(Задания)
**a.** Определите, согласуется ли с текстом о Ничто каждое утверждение: (i) сестру Ольгу благодарят за плащ; (ii) у Ничто нет «что»; (iii) тождество смысла «есть» самому Бытию устанавливается опытом. Ответьте «да» или «нет» и приведите точную цитату, решающую вопрос.
**b.** Допишите текст о Ничто, начав сразу после его последнего предложения.

(Фрагмент документа)
Несомненно, как жизнь есть и после смерти, так и философия есть после философии. Но, разумеется, это уже совсем иная философия. «Философия Цвета?» – переспросите вы. Я ценю вашу иронию, и потому промолчу.
Теперь вы поймёте истинную причину, по которой я хотел бы здесь поблагодарить своего брата – за книгу, свою сестру Ольгу – за телевизор (вы думали, наверное, за плащ?), Дмитрия Макаренко – за волнение, Светлану Алексюк – за спокойствие, Глеба Афендика – за шпильки и религиозный ритуал кефиродарения, жену Оксану – за простоту, Деррида – за то, что он был, маму Валентину Николаевну – за то, что она есть. И Л.Т. – за л.т.
- Бытие без «что»
Одиночество – это не отсутствие
другого, а присутствие себя
Мария Тындюк
Ничто – это не просто то, что не существует, но и вовсе никакое не то. В этой двуединости Ничто, предельно связывающей и взаимно обуславливающей его небытийность и его ничтойность, и вся его элементарная сложность.
Иначе говоря, у Ничто нету «что». Двусмысленный тезис, не правда ли? Суть в неопределённости и смутности такого примитивного понятия, как «что». Если у Ничто чего-то нету, а таково «что», тогда что-то, следовательно, «есть». Я беру это «есть» в кавычки, поскольку у Ничто ничего нету, а потому есть для Ничто не имеет смысла «есть». Так Ничто зависит от смысла «есть», определяя этим косвенно и смысл самого Ничто. У Ничто, иными словами, нету того, чем оно «есть», ведь у него нету смысла «есть». Но это лишь тогда когда смысл «есть» тождествен самому Бытию. А это устанавливается исключительно только лишь мышлением.
Поскольку «есть» у Ничто появляется только при мышлении о нём, дарящем ему врЕменное «что», наша мысль о Ничто и делает его проблемой, сталкивая в нём «есть» и «не есть». Если, конечно, считать, что только «что» единственно должно быть, тогда как «ничто», напротив, обречено «не быть».

(Исходные данные)
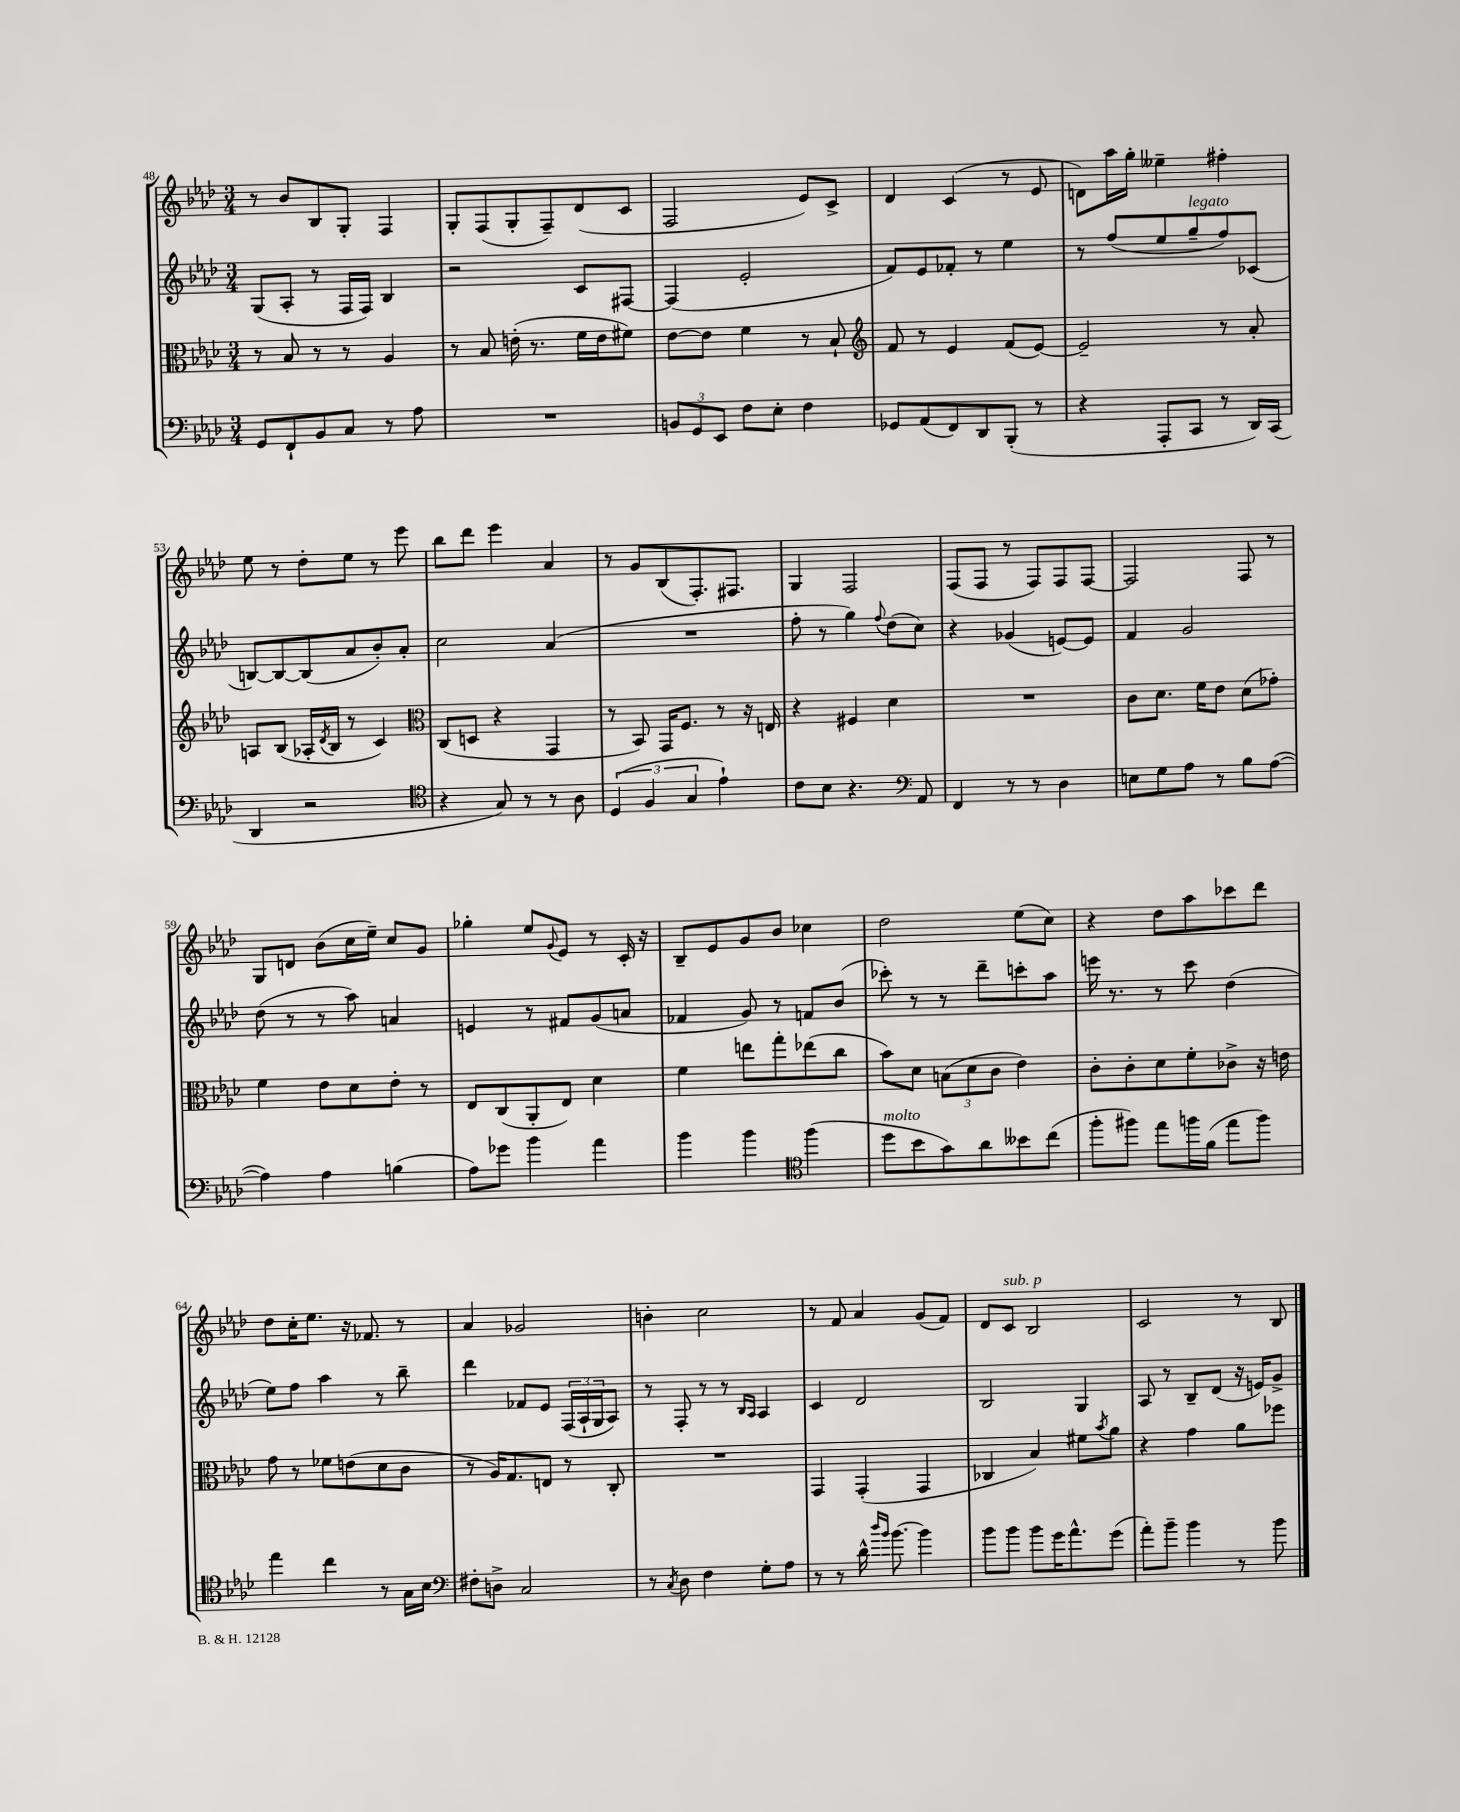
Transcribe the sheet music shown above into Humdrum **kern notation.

**kern	**kern	**kern	**kern
*staff4	*staff3	*staff2	*staff1
*clefF4	*clefC3	*clefG2	*clefG2
*k[b-e-a-d-]	*k[b-e-a-d-]	*k[b-e-a-d-]	*k[b-e-a-d-]
*M3/4	*M3/4	*M3/4	*M3/4
8GG	8r	(8G	8r
8FF`	8B-	8A-'	8b-
8BB-	8r	8r	8B-
8C	8r	16F	8G'
.	.	16F)	.
8r	4A-	4B-	4F
8A-	.	.	.
=	=	=	=
2.r	8r	2r	8G'
.	8B-	.	(8F
.	(16e'	.	8G'
.	8.r	.	.
.	.	.	8F~)
.	16f	8c	(8d-
.	16e	.	.
.	8f#)	[8F#	8c
=	=	=	=
12BB	[8e-	(4F#]	2F
12GG	.	.	.
.	8e-]	.	.
12EE-	.	.	.
8F	4f	2e-'	.
8E-'	.	.	.
4F	8r	.	8e-)
.	8B-`	.	8c^
=	=	=	=
*	*clefG2	*	*
8GG-	8f	8f)	4d-
(8AA-	8r	8e-	.
8FF)	4e-	8f-'	(4c
8DD-	.	8r	.
(8BBB-'	(8f	4ee-	8r
8r	[8e-)	.	8e-
=	=	=	=
4r	2e-~]	8r	8d)
.	.	(8ff	16aa-
.	.	.	16gg'
8AAA-'	.	8ee-	4ee--~
8CC	.	8gg~	.
8r	8r	8ff)	4ff#'
16DD-)	8a-'	(8c-	.
(16CC	.	.	.
=	=	=	=
4DD-	8A	[8B)	8ee-
.	(8B-	8B_	8r
2r	16A-'	(8B]	8dd-'
.	8qd-	.	.
.	16B-	.	.
.	8r	8a-	8ee-
.	4c)	8b-')	8r
.	.	8a-'	8eee-
=	=	=	=
*clefC4	*clefC3	*	*
4r	(8C	2cc	8bb-
.	8D	.	8ddd-
8G)	4r	.	4eee-
8r	.	.	.
8r	4GG	(4a-	4a-
8A-	.	.	.
=	=	=	=
(6D-	8r	2.r	8r
.	8BB-)	.	8g
6F	.	.	.
.	16GG	.	(8B-
.	8.F	.	.
6G	.	.	.
.	.	.	8.F')
4e-`)	8r	.	.
.	.	.	8.F#
.	16r	.	.
.	16E	.	.
=	=	=	=
8c	4r	8ff'	4G
8B-	.	8r	.
4.r	4F#	4gg)	2F
.	.	8qqff	.
.	4d-	(8dd-	.
*clefF4	*	*	*
8AA-	.	8cc)	.
=	=	=	=
4FF	2.r	4r	(8F
.	.	.	8F
8r	.	(4g-	8r
8r	.	.	8F)
4D-	.	[8e)	8F
.	.	8e]	[8F
=	=	=	=
8E	8c	4f	2F]
8G	8.d-	.	.
8A-	.	2g	.
.	16f	.	.
8r	8e-	.	.
8B-	(8d-	.	8F
([8A-	8g-')	.	8r
=	=	=	=
4A-])	4f	(8dd-	8G
.	.	8r	8d
4A-	8e-	8r	(8b-
.	8d-	8aa-)	16cc
.	.	.	16ee-~)
(4B	8e-'	4a	8cc
.	8r	.	8g
=	=	=	=
8A-)	8E-	4e	4gg-'
8g-	(8C	.	.
4b-	8AA-'	8r	8ee-
.	.	.	8qqg
.	8E-)	8f#	8e-
4a-	4d-	(8g	8r
.	.	8a	16c'
.	.	.	16r
=	=	=	=
4b-	4f	4f-	8B-~
.	.	.	8e-
4b-	8ee	8g)	8g
.	8gg'	8r	8b-
*clefC4	*	*	*
(4ff	(8ee-	8f	4cc-
.	8cc	(8b-	.
=	=	=	=
8dd-	8b-)	8ccc-')	2dd-
8b-	8d-	8r	.
8g)	(12B	8r	.
.	12d-	.	.
8a-	.	8ddd-~	.
.	12c	.	.
8b--	4e-)	8ccc'	(8ee-
(8cc	.	8aa-	8cc)
=	=	=	=
8ff'	8c'	16eee	4r
.	.	8.r	.
8ff#)	8c'	.	.
8ee-	8d-	8r	8dd-
16ff	8f'	8ccc	8aa-
(16f	.	.	.
8ee-	8c-^	(4dd-	8ccc-
8ff)	16r	.	8ddd-
.	16e	.	.
=	=	=	=
4ee-	8g	8ee-)	8dd-
.	8r	8ff	16cc'
.	.	.	8.ee-
4cc	8f-	4aa-	.
.	(8e	.	16r
.	.	.	8.f-
8r	8d-	8r	.
16G	8c	8bb-~	8r
16B-	.	.	.
=	=	=	=
*clefF4	*	*	*
8F#'	8r	4ddd-	4a-
8D^	16A-)	.	.
.	8.G	.	.
2C	.	8f-	2g-
.	8E	8e-	.
.	8r	(24F	.
.	.	24A-`	.
.	.	24G	.
.	8C'	8A-)	.
=	=	=	=
8r	2.r	8r	4b'
8qC	.	.	.
8D-	.	8F'	.
4F	.	8r	2cc
.	.	8r	.
.	.	16qqB-	.
.	.	16qqA-	.
8G'	.	4A-	.
8A-	.	.	.
=	=	=	=
8r	4GG	4c	8r
8r	.	.	8f
16d-^^	(4GG'	2d-	4a-
16qqdd-	.	.	.
16qqb-	.	.	.
[8.b-	.	.	.
4b-]	4GG	.	(8g
.	.	.	8f)
=	=	=	=
8b-	4C-	2B-	8d-
8b-	.	.	8c
8b-	4B-)	.	2B-
16g	.	.	.
8.a-^^	.	.	.
.	8f#	4G	.
.	8qb-	.	.
(8g	8a-	.	.
=	=	=	=
8a-')	4r	8A-	2c
8b-~	.	8r	.
4b-	4g	8B-~	.
.	.	(8d-	.
8r	8a-	16r	8r
.	.	16e)	.
8b-	8ff-	8g^	8B-
==	==	==	==
*-	*-	*-	*-
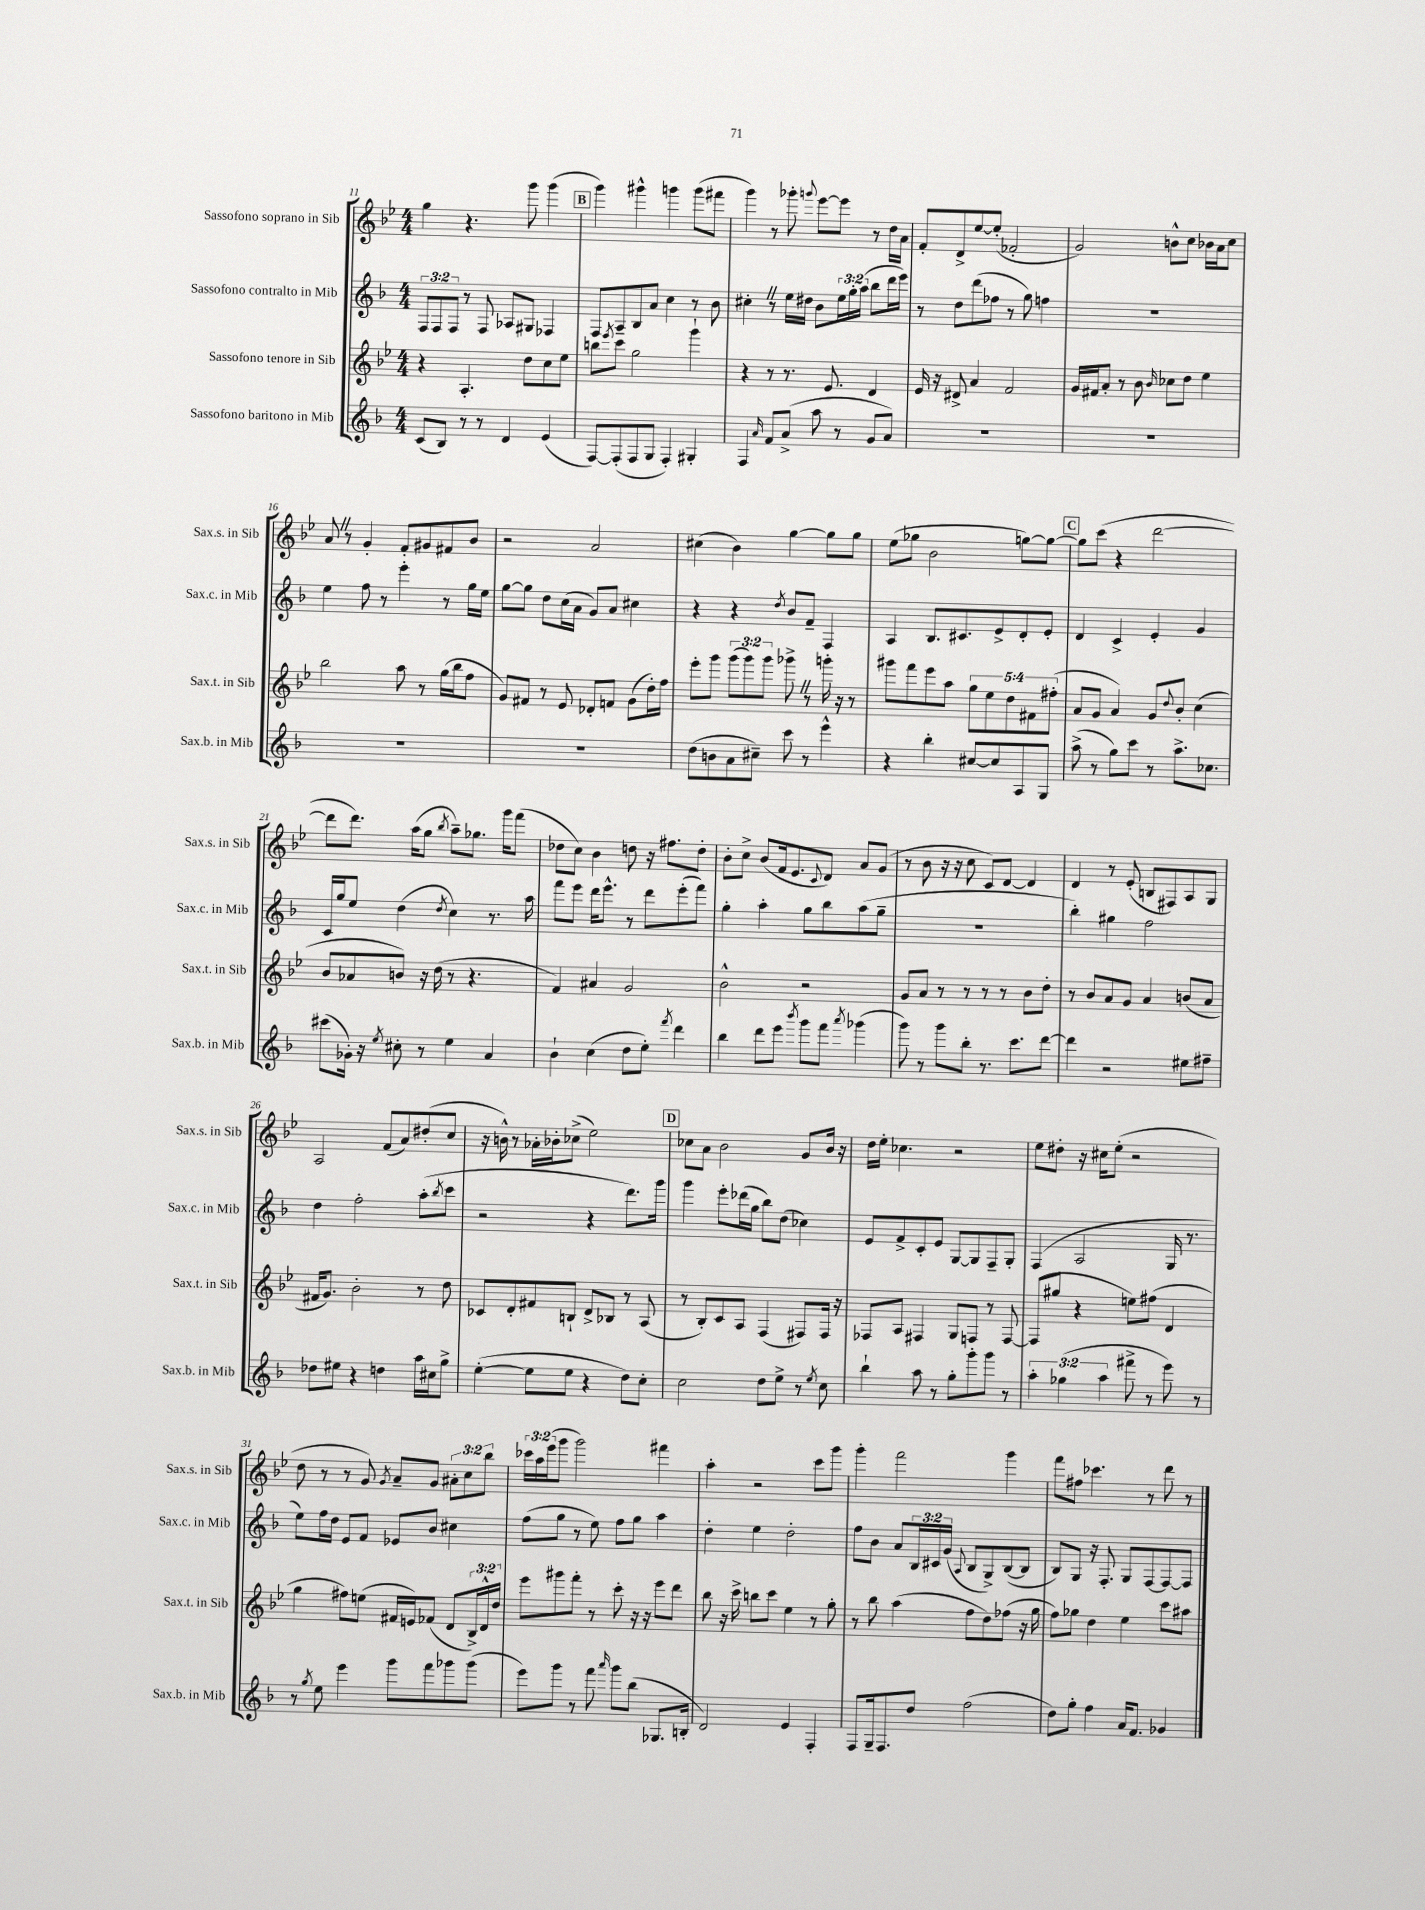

(Ответы к заданиям)
**a.**
(i) Нет: «свою сестру Ольгу – за телевизор (вы думали, наверное, за плащ?)».
(ii) Да: «Иначе говоря, у Ничто нету «что»».
(iii) Нет: «А это устанавливается исключительно только лишь мышлением».

**b.**
Как известно, великий Парменид защищал тот же тезис и в той же его форме по отношению к Бытию и небытию –«этого нет никогда и нигде, чтоб не-сущее было», торжественно возглашает он гекзаметром, называя подобный способ мышления «путём испытаний» («О природе»28 В 8, ст. 43 – 45 D). Испытания нам тут еще действительно предстоят. Пока же запомним это общее место философии, но обратим внимание на его начало – «нет никогда и нигде». По сути, Парменид подразумевает под этим Ничто, связывая небытие не-бытия не через его само-тождественность, а через его неуместность, через невозможность «никогда и нигде» разместить существующее не-бытие. Бытие существует, а не-бытие не существует лишь потому, что мы устанавливает их существование не относительно каждого из них (тогда мы можем прийти к противоречию), а относительно их третьего – то есть, Ничто. Но ведь точно так же мы не могли определить друг через друга и Одно с его многим, обращаясь за помощью к тому же самому Ничто!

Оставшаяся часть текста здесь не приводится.